Many of the major ways to alleviate some of that suffering is obvious: access to the outdoors, ease of grazing, sunlight, more space, breeding for health rather than growth. But there are also little things ranchers can do, according to a new study from Brazilian researchers.
Aside from being, you know, the morally right thing to do, keeping cattle happy also has economic benefits. Happier dairy cows produce greater yields and more nutritious milk, according to some recent studies. Animals raised for their meat will, when scared, produce hormones that make meat tougher, according to other research.

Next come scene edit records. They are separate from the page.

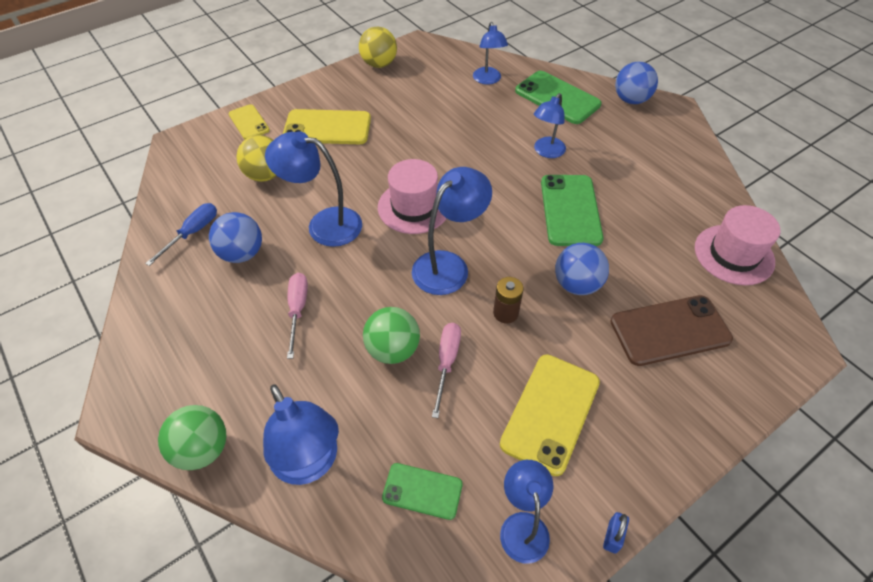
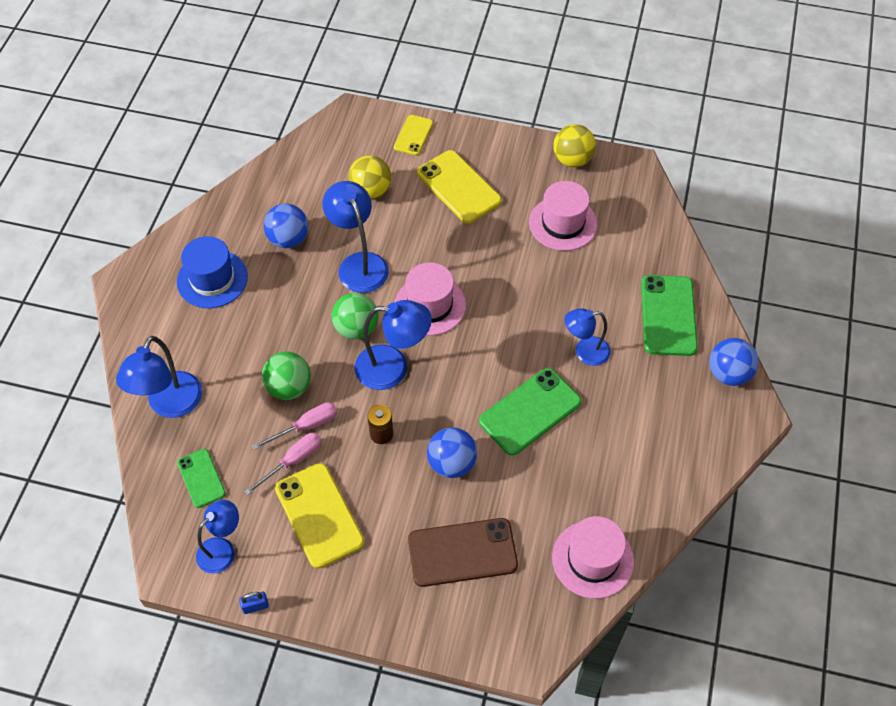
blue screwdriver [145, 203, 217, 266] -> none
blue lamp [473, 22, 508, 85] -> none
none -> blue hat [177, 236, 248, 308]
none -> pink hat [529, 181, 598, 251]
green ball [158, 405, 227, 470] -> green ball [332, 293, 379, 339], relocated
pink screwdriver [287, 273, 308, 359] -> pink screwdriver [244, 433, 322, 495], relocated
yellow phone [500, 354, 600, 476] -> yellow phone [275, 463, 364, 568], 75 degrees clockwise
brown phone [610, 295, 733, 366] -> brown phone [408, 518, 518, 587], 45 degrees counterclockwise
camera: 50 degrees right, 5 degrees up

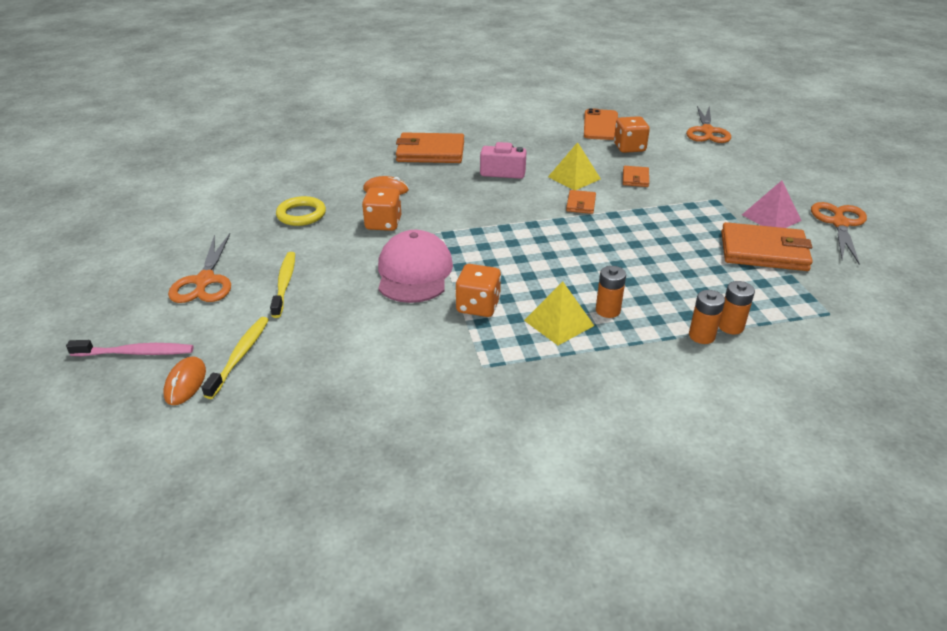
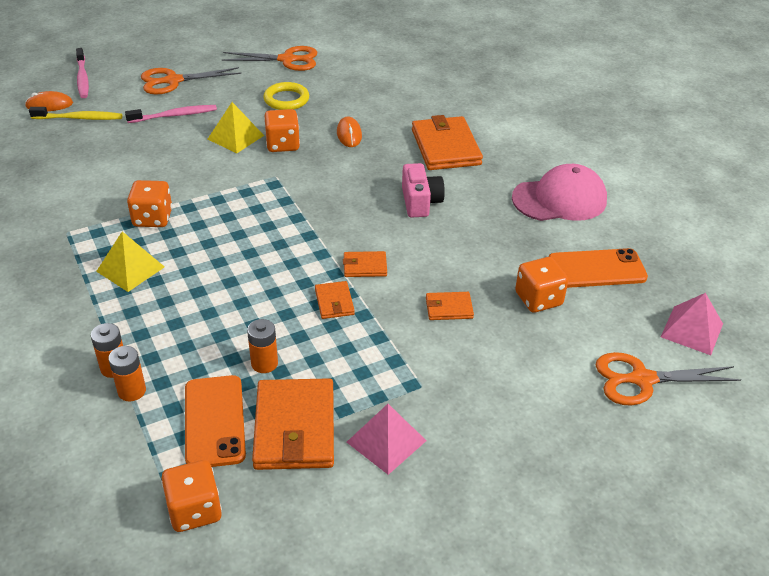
none -> orange dice [161, 460, 222, 532]
none -> orange phone [185, 375, 246, 467]
none -> orange wallet [315, 281, 355, 319]
none -> pink pyramid [661, 293, 723, 355]
pink cap [378, 230, 453, 303] -> pink cap [512, 164, 607, 221], relocated
yellow pyramid [548, 142, 601, 190] -> yellow pyramid [208, 102, 264, 153], relocated
orange battery [596, 266, 626, 318] -> orange battery [247, 319, 278, 373], relocated
orange scissors [811, 202, 867, 264] -> orange scissors [222, 46, 318, 71], relocated
yellow toothbrush [270, 252, 295, 318] -> pink toothbrush [125, 105, 217, 123]
camera: 75 degrees right, 5 degrees up

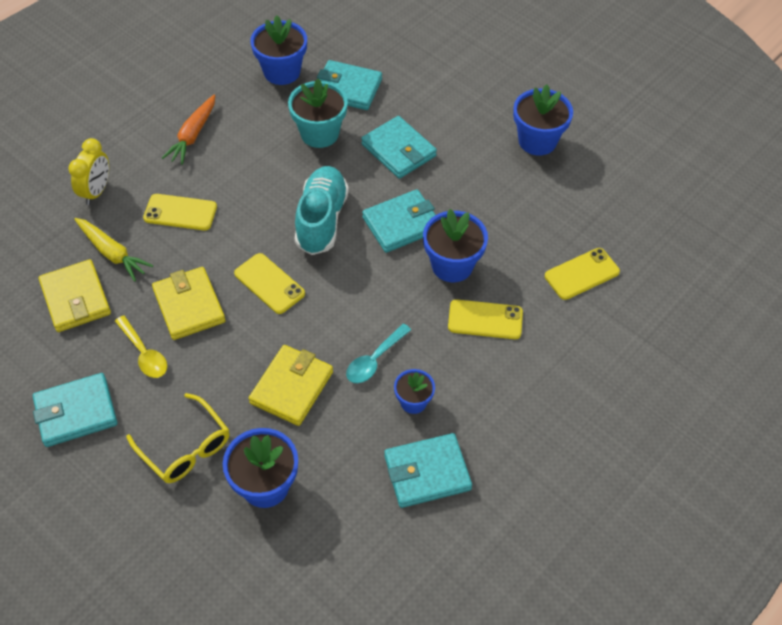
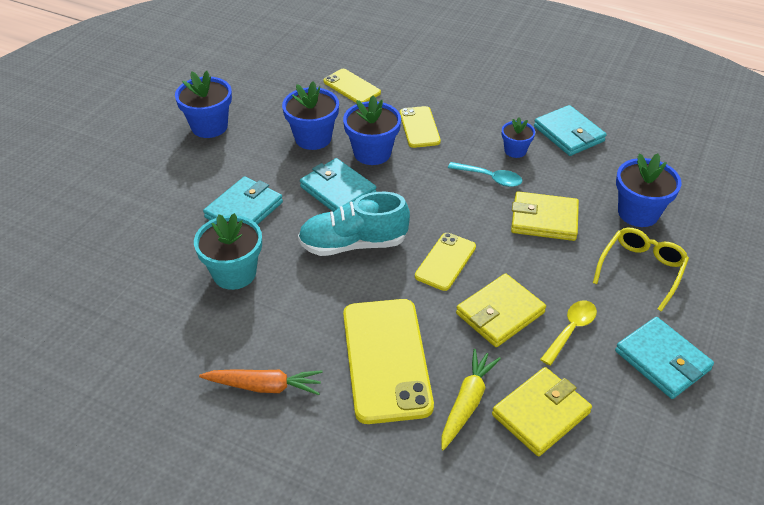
yellow clock [68, 138, 109, 205] -> none
turquoise wallet [317, 60, 382, 110] -> none
blue flower pot [250, 15, 307, 85] -> blue flower pot [282, 81, 339, 150], relocated
yellow phone [143, 194, 217, 230] -> yellow phone [343, 299, 434, 424], x1.80
camera: 105 degrees left, 10 degrees down

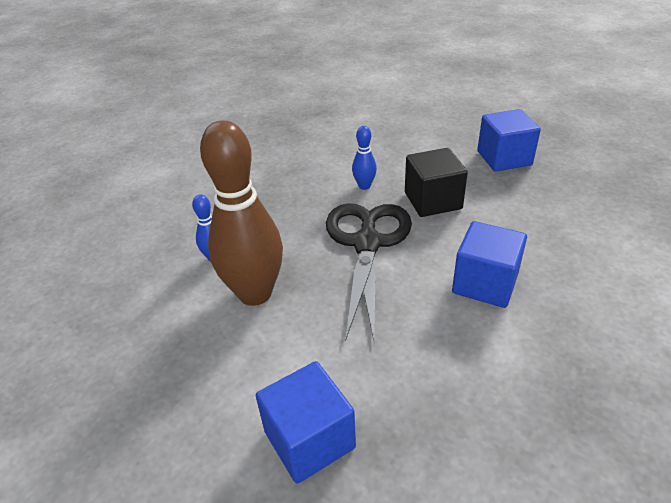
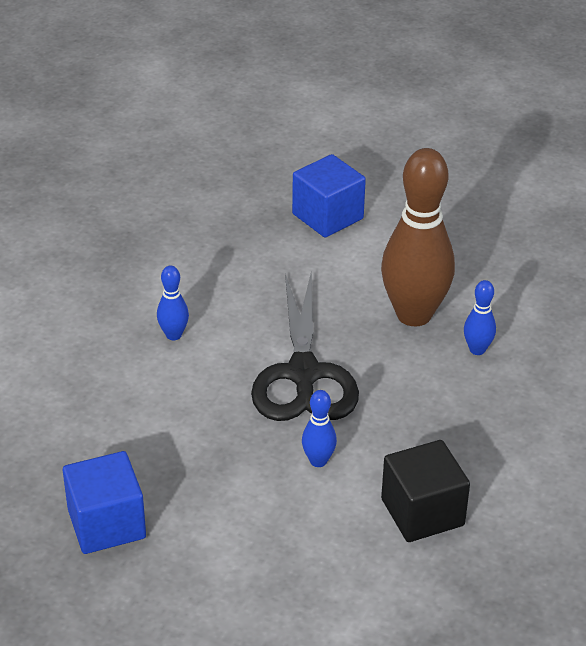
black cube [405, 148, 468, 217] -> black cube [381, 440, 470, 542], relocated
blue cube [452, 221, 527, 308] -> blue bowling pin [157, 266, 189, 340]
camera: 170 degrees right, 0 degrees up

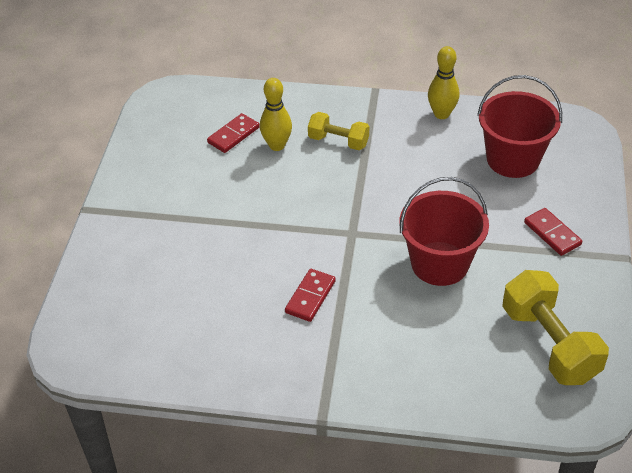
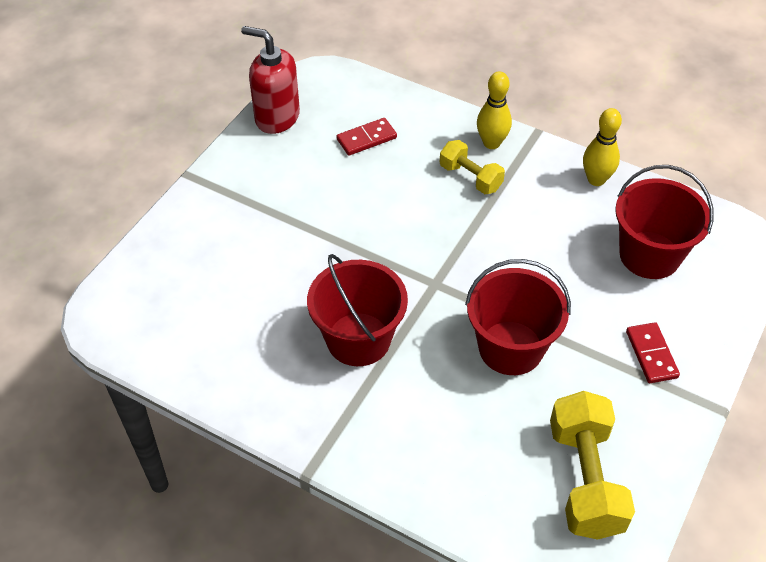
none -> red soap dispenser [241, 26, 300, 134]
yellow bowling pin [260, 78, 292, 151] -> yellow bowling pin [477, 71, 512, 149], relocated
red domino [285, 269, 336, 322] -> red bucket [307, 254, 408, 366]
camera: 20 degrees right, 5 degrees up

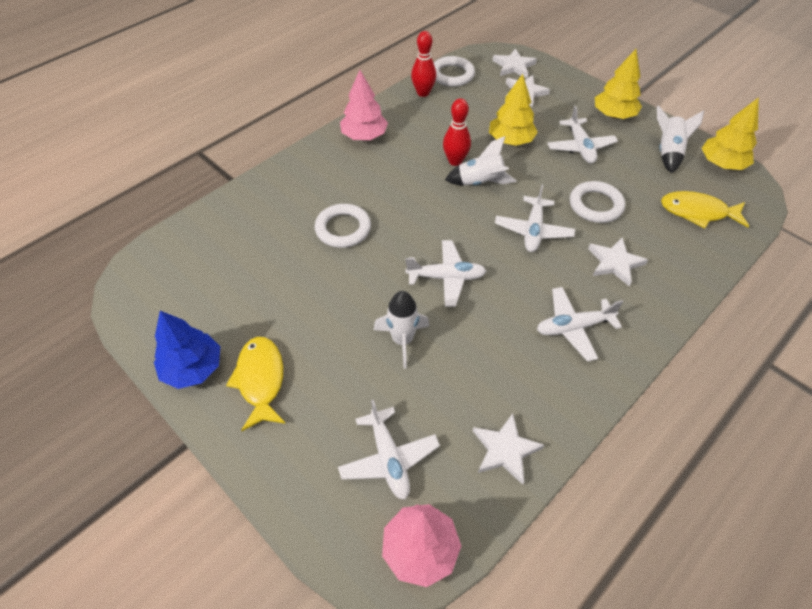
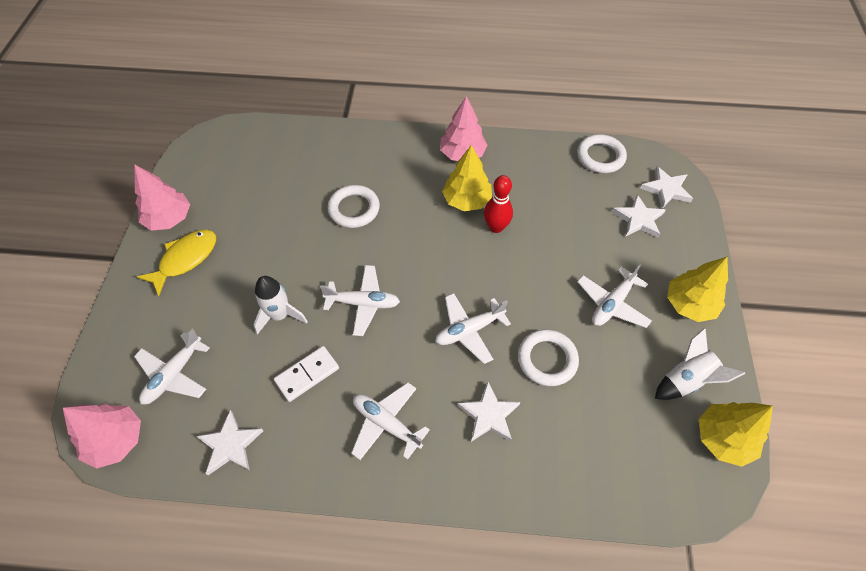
red bowling pin [411, 31, 436, 97] -> none
white rocket [445, 136, 517, 186] -> none
yellow fish [661, 191, 749, 228] -> none
none -> white domino [274, 346, 339, 402]
yellow tree [489, 74, 538, 146] -> yellow tree [442, 145, 492, 211], relocated
blue tree [154, 311, 220, 389] -> pink tree [134, 164, 190, 231]
white plane [406, 240, 487, 307] -> white plane [320, 265, 400, 336], 45 degrees counterclockwise
camera: 50 degrees right, 5 degrees up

And a more stressed animal makes for much more difficult handling; they are are, after all, huge and strong, and when agitated, can be a handful.
The Brazilian researchers – Brazil produces nearly as much beef as the United States, ranking an easy second in the world in production – put cattle through various tests and then measured their production of cortisol, a hormone often associated with stress. A higher cortisol level means, probably, a more stressed-out animal.
Using dogs and cattle prods, not surprisingly, resulted in higher stress levels. Shouting and physical aggression, like pushing, also produced more stress. But other finds were less obvious. For example! Removing anything with a bright color, or with a high contrast between light and dark, helped reduce stress levels. The cows also didn’t seem to like water puddles, for some reason; the researchers removed that problem by filling in those puddles with dirt. Bam. Happier cows!
These small changes aren’t, and shouldn’t be, a substitute for more wholesale change in the industry to promote animal welfare. But more research into what keeps cattle happy is a very good thing, especially when it’s something as easy as removing your Kandinsky painting from the corral.